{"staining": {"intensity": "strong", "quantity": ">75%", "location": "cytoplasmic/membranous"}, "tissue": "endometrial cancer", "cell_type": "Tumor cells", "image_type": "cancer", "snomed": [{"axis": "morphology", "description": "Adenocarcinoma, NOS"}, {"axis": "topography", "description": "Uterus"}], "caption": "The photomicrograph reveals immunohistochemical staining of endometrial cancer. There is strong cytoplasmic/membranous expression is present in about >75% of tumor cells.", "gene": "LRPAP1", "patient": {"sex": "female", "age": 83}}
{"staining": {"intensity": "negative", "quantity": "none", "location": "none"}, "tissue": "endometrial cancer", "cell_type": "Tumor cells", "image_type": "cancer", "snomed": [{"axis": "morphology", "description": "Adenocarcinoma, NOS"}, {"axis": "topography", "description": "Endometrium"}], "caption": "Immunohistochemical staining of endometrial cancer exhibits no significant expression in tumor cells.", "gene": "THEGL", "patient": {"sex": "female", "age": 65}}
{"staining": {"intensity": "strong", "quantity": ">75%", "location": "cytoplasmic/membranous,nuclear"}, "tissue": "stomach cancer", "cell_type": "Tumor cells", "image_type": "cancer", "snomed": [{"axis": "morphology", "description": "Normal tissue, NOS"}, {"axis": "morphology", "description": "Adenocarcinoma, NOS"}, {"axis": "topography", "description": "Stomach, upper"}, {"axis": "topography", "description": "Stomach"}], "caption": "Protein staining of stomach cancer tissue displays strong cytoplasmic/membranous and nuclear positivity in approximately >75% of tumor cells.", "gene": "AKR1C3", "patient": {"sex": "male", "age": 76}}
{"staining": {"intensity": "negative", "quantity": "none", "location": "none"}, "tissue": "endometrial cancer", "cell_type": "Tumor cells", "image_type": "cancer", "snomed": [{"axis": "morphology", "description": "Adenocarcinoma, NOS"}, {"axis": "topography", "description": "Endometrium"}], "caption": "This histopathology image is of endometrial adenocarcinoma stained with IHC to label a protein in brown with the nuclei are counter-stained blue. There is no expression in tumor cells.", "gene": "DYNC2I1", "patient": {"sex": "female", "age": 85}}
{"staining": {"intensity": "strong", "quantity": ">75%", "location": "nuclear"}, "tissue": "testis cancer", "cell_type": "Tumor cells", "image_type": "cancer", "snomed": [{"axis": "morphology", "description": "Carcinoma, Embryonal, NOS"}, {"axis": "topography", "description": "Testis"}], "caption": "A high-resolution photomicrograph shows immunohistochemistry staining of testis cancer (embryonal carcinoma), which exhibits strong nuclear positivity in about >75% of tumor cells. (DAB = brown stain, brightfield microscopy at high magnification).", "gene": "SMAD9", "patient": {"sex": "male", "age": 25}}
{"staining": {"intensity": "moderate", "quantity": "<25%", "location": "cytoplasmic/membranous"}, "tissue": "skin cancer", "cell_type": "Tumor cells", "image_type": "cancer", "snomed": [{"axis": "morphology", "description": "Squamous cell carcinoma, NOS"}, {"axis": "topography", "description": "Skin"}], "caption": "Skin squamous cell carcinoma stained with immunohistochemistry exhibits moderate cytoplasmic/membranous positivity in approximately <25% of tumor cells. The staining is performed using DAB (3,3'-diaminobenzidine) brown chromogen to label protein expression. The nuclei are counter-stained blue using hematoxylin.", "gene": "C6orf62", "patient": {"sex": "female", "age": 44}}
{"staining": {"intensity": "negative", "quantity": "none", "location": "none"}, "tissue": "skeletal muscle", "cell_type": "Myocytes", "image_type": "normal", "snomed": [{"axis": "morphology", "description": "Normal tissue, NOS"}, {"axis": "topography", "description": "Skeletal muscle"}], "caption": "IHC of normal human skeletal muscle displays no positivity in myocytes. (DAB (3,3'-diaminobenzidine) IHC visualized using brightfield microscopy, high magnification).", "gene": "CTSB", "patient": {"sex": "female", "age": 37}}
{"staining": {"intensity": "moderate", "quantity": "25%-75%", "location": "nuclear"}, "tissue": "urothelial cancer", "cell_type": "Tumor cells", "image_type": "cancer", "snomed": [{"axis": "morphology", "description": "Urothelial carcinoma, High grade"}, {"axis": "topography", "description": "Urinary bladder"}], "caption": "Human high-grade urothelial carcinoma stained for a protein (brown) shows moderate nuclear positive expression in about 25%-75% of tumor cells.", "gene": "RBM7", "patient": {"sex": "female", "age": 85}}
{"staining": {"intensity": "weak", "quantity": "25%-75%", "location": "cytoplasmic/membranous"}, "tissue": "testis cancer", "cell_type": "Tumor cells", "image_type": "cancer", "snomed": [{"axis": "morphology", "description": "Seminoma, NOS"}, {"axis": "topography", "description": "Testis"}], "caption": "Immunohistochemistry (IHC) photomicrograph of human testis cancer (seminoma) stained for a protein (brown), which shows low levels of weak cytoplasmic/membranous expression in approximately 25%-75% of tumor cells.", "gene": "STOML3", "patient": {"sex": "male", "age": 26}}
+++++
- What you need to do
Set down exactly the lines above that run from the start of the listing to the line with "staining of stomach". Leave out every later line.

- Response to this exercise
{"staining": {"intensity": "strong", "quantity": ">75%", "location": "cytoplasmic/membranous"}, "tissue": "endometrial cancer", "cell_type": "Tumor cells", "image_type": "cancer", "snomed": [{"axis": "morphology", "description": "Adenocarcinoma, NOS"}, {"axis": "topography", "description": "Uterus"}], "caption": "The photomicrograph reveals immunohistochemical staining of endometrial cancer. There is strong cytoplasmic/membranous expression is present in about >75% of tumor cells.", "gene": "LRPAP1", "patient": {"sex": "female", "age": 83}}
{"staining": {"intensity": "negative", "quantity": "none", "location": "none"}, "tissue": "endometrial cancer", "cell_type": "Tumor cells", "image_type": "cancer", "snomed": [{"axis": "morphology", "description": "Adenocarcinoma, NOS"}, {"axis": "topography", "description": "Endometrium"}], "caption": "Immunohistochemical staining of endometrial cancer exhibits no significant expression in tumor cells.", "gene": "THEGL", "patient": {"sex": "female", "age": 65}}
{"staining": {"intensity": "strong", "quantity": ">75%", "location": "cytoplasmic/membranous,nuclear"}, "tissue": "stomach cancer", "cell_type": "Tumor cells", "image_type": "cancer", "snomed": [{"axis": "morphology", "description": "Normal tissue, NOS"}, {"axis": "morphology", "description": "Adenocarcinoma, NOS"}, {"axis": "topography", "description": "Stomach, upper"}, {"axis": "topography", "description": "Stomach"}], "caption": "Protein staining of stomach cancer tissue displays strong cytoplasmic/membranous and nuclear positivity in approximately >75% of tumor cells.", "gene": "AKR1C3", "patient": {"sex": "male", "age": 76}}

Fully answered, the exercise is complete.